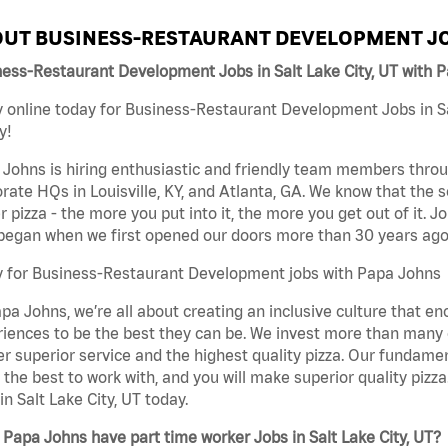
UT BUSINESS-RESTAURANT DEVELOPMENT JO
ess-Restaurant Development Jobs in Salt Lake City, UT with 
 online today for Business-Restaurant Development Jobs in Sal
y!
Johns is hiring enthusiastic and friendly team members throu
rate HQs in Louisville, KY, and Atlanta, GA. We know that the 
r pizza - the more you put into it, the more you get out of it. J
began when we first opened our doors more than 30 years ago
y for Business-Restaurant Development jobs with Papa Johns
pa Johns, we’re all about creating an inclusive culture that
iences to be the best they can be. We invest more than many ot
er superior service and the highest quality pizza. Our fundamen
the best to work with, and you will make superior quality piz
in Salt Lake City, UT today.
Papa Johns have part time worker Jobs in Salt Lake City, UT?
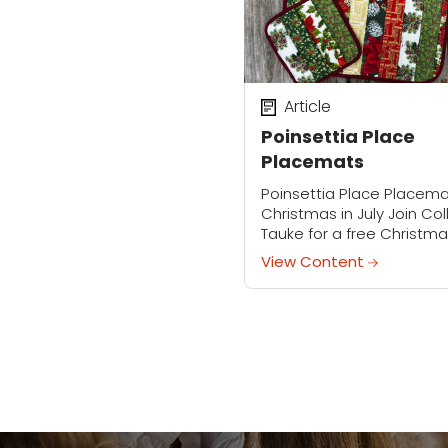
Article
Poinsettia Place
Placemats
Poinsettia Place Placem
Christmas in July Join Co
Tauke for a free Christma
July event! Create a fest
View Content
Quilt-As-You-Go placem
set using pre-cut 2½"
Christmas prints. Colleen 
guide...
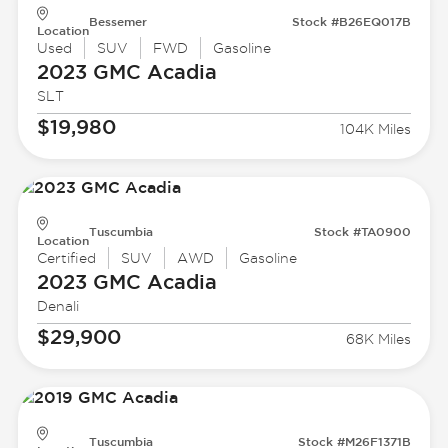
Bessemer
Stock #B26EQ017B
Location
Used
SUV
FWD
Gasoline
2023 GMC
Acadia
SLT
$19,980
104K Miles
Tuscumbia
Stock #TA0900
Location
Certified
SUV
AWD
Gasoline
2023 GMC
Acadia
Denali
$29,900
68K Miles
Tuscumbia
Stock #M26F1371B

### Exercise goal:
Each line from the one containing "Quilt-As-You-Go placem" through the final line of the data must be reproduced exactly, both ends included, with no pictures in the copy.

### Response to the exercise:
Quilt-As-You-Go placem
set using pre-cut 2½"
Christmas prints. Colleen 
guide...
Bessemer
Stock #B26EQ017B
Location
Used
SUV
FWD
Gasoline
2023 GMC
Acadia
SLT
$19,980
104K Miles
Tuscumbia
Stock #TA0900
Location
Certified
SUV
AWD
Gasoline
2023 GMC
Acadia
Denali
$29,900
68K Miles
Tuscumbia
Stock #M26F1371B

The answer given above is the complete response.